El picapedrero, junto a su banco, sus herramientas y el bloque de piedra, estaba en su mundo. Sufría -“pero menos que los canteristas, que el barrenista”- el polvillo, lo arduo del trabajo, pero era su mundo. Llegaba a los depósitos la piedra en camiones y empezaban la maza, la punta, la bucharda a hacer su trabajo. “No se trata de fuerza. He visto al viejo Pica, que trabajó para nosotros, llegar con su saco y sus brazos finitos. No es fuerza bruta. Es saber dónde y cómo golpear. Y algo importante, identificar el liso”, advierte.
El “liso” es una imperceptible fractura que tiene la piedra y que debe avistarse a tiempo. Es el terror del picapedrero: que la piedra trabajada se parta.
La época de piedra
Los materiales de construcción cambiaron y entrado el tramo final del siglo 20, las modas también. La piedra poco a poco fue cediendo su lugar de privilegio. Las canteras, las de Batán, la del Puerto, la del Boquerón, la de los Menéndez (esa antes, en los ‘60) entendieron que el negocio se acababa. Y los picapedreros dejaron de ser necesarios.
“Se fue apagando el oficio. Todavía hay gente que si le pedís, te trabaja la piedra. Pero cambió la mentalidad de la construcción. Ahora ponen un cubo sobre el otro, se va la piedra y vienen los revestimientos, se va la madera y llega el aluminio y el PVC”, alega en un tono que no revela resignación, más bien es aceptado entendimiento.

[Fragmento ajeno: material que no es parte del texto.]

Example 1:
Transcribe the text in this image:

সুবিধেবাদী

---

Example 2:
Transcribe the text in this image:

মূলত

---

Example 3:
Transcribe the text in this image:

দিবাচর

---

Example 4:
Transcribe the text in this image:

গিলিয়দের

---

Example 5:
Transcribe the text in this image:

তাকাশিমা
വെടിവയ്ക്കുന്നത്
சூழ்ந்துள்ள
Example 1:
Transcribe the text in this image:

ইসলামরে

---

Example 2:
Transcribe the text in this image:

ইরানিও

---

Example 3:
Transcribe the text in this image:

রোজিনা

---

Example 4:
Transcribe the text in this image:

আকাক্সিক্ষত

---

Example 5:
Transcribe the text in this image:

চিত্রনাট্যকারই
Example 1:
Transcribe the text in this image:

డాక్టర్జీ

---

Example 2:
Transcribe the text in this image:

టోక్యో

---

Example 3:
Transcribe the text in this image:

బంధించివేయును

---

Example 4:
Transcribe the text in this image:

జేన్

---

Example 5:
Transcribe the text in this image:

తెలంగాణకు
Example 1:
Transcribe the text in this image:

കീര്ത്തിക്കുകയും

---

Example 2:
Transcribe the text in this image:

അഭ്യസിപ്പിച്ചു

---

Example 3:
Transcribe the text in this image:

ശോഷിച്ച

En las agrietadas manos del “Tano” Silva hay tiempo y en el tiempo, vida. A esas grietas las delineó un pasado que nada borrará. Ni el final del último picapedrero. Porque la piedra eternamente quiere ser piedra. Y lo logra.
Una ciudad empedrada
El trayecto entre el barrio Los Pinares, la casa de Silva, y la plazoleta Almirante Brown, una de las obras de su familia, puede tener mil variantes. Todas las que permita el medio de locomoción elegido. Sea en auto, en bicicleta o en moto, las obligaciones de tránsito propondrán diferentes trazados. Si es a pie, entonces la libertad será absoluta.

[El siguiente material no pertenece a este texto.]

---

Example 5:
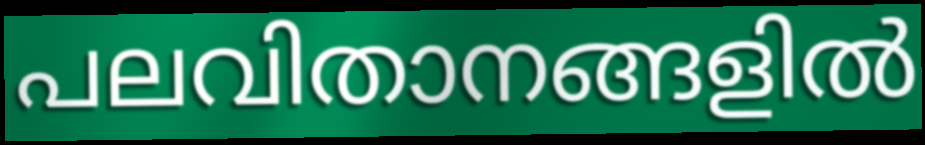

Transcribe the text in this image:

പലവിതാനങ്ങളിൽ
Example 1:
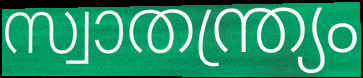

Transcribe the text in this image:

സ്വാതന്ത്ര്യം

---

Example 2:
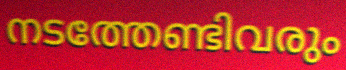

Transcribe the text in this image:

Pero todos los caminos, por más disímiles que fueran, tendrán un punto en común: no pasará una cuadra sin que aparezca una frente de piedra Mar del Plata.
En la segunda mitad del siglo pasado la tendencia expansiva de la ciudad fue permanente y la piedra otorgaba calidad en el aspecto exterior de las viviendas.
“Telaraña”, “bastón roto” o “listonado”, con junta o sin junta, fueron algunas de las alternativas que el colocador ofrecía. Muchas veces, quien colocaba era el mismo picapedrero ya que debía encargarse de los ajustes en el lugar.
Más adelante, la piedra dejó de ser trabajada y con el cambio de materiales o de procedencia (“las piedras de las provincias, se dice ahora”) terminó siendo importante solo el colocador. “Formamos picapedreros en mi familia, recuerdo a los Maldonado, cuyos hijos hoy siguen trabajando. Mi propio hijo, Juan Matías, está en el rubro, aunque el oficio hoy se transformó en conseguir la piedra que viene de otros lados y satisfacer las necesidades de revestimiento del cliente”, explica Silva.
En el año ’72, cuando le encargaron a su familia el pedestal, los escalones y los pilotes (“son pieza única, cilíndrica abajo, esférica arriba”) para el monumento al Almirante Brown en el depósito de Corrientes y Larrea eran 7 picapedreros.